EXERCISES TO COMPLETE:
(A) Render into Spanish this sentence from the diary column on noise in Bali: "It’s an issue of absolutely central concern."
(B) Extend the diary column on noise in Bali by writing what follows its final sentence.

Friday, June 18, 2010

HECTOR'S BALI TIMES DIARY [for June 18, 2010]

Blots on the
Landscape:
Noise is Not
A Cultural
Tradition

From Ungasan to Canggu, and from Kuta to Sanur, via much of Denpasar and scattered blots about Ubud, the Blight of Bali grows ever worse. That’s noise we’re talking about. It’s an issue of absolutely central concern. It comes from dogs – you’d think they’d keep a bit quiet at the moment, given the risk of a quick rabies-scare cull – as well as from aberrant motorbikes and other man-made outrages. A letter from correspondent Carl Valiquet in this week’s paper (see page 8) relates a tale of woe about his sleeplessness and a loud (and undoubtedly vulgar) karaoke establishment apparently intent on making everyone’s life a misery in pursuit of big bucks (well, rupiahs with zillions of zeroes, at least).
Valiquet’s problem lies in a Sanur precinct – from where, understandably, he and his wife are moving – and his letter is an essential primer for anyone considering relocation: to anywhere; but especially to anywhere in South Bali.

[Dataset excerpts]
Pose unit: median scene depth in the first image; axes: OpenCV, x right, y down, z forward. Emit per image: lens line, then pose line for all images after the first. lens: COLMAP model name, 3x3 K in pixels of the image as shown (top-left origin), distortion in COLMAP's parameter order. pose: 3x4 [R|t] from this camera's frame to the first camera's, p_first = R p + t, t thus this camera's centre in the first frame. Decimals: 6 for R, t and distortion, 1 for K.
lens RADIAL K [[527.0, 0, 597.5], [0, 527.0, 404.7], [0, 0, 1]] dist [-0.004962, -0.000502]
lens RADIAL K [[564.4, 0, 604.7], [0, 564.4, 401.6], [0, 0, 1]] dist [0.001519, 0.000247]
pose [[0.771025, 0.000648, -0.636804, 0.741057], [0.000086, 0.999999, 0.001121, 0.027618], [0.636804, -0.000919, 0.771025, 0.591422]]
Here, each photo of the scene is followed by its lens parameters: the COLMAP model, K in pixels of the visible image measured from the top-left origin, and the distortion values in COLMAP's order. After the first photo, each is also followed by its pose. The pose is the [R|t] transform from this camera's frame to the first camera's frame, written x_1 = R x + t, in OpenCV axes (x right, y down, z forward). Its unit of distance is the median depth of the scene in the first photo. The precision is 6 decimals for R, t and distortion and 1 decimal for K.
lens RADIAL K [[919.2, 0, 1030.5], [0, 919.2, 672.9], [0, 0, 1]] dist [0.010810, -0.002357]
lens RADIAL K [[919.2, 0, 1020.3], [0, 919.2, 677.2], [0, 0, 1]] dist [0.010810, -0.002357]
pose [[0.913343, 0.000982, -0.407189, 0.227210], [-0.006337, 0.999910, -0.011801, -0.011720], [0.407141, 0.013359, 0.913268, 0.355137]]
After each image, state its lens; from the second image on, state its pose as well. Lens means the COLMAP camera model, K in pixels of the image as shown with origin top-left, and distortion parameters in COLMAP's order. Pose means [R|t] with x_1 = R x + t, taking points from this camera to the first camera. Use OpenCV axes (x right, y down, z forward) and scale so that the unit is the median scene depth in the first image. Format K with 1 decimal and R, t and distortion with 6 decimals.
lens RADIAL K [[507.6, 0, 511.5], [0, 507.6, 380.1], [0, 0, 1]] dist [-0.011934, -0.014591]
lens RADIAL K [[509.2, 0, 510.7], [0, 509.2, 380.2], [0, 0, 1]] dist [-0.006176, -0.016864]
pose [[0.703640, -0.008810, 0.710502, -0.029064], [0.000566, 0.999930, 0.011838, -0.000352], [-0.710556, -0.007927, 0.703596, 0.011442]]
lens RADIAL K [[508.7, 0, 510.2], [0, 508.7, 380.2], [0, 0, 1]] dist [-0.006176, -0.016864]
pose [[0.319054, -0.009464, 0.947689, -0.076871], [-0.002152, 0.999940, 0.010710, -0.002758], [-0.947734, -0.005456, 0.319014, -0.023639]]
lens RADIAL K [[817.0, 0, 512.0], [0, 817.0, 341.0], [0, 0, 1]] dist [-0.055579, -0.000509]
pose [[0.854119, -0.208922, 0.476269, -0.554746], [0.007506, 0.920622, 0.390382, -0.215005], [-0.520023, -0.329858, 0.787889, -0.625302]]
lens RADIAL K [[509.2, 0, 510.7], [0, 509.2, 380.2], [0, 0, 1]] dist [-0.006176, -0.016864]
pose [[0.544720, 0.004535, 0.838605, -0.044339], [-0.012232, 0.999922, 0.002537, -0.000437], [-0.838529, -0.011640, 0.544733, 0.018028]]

WRITTEN RESPONSES:
(A) Es un asunto de una importancia absolutamente central.

(B)
It’s not just the complete absence of noise abatement laws, or the lofty lack of interest among those who govern us about the wellbeing of the aural environment. It’s also the similar absence of any meaningful regulation of businesses whose business is to get lots of people through their doors by making loud noises.
Complaints are dismissed with distain and arrogant disinterest. And not just in Sanur. Where this rude behaviour fits into the liturgy of Bali’s delightful culture is rather unclear.
It’s also strange. We mightn’t particularly like the reprise of the Bali Is My Life slogan, just relaunched by tourism minister Jero Wacik. But it has one benefit: it is unlikely ever to make any noise. Bali Where’s My Earplugs has quite the wrong ring to it.

Bali Revealed (Again)

There’s a new book out – Secrets of Bali: it’s reviewed in today’s Life section by Roy Thompson – that re-reveals the real Bali. That’s the bit that hasn’t been bolly’d out by the bling brigade or reduced to risibility by writers of pap.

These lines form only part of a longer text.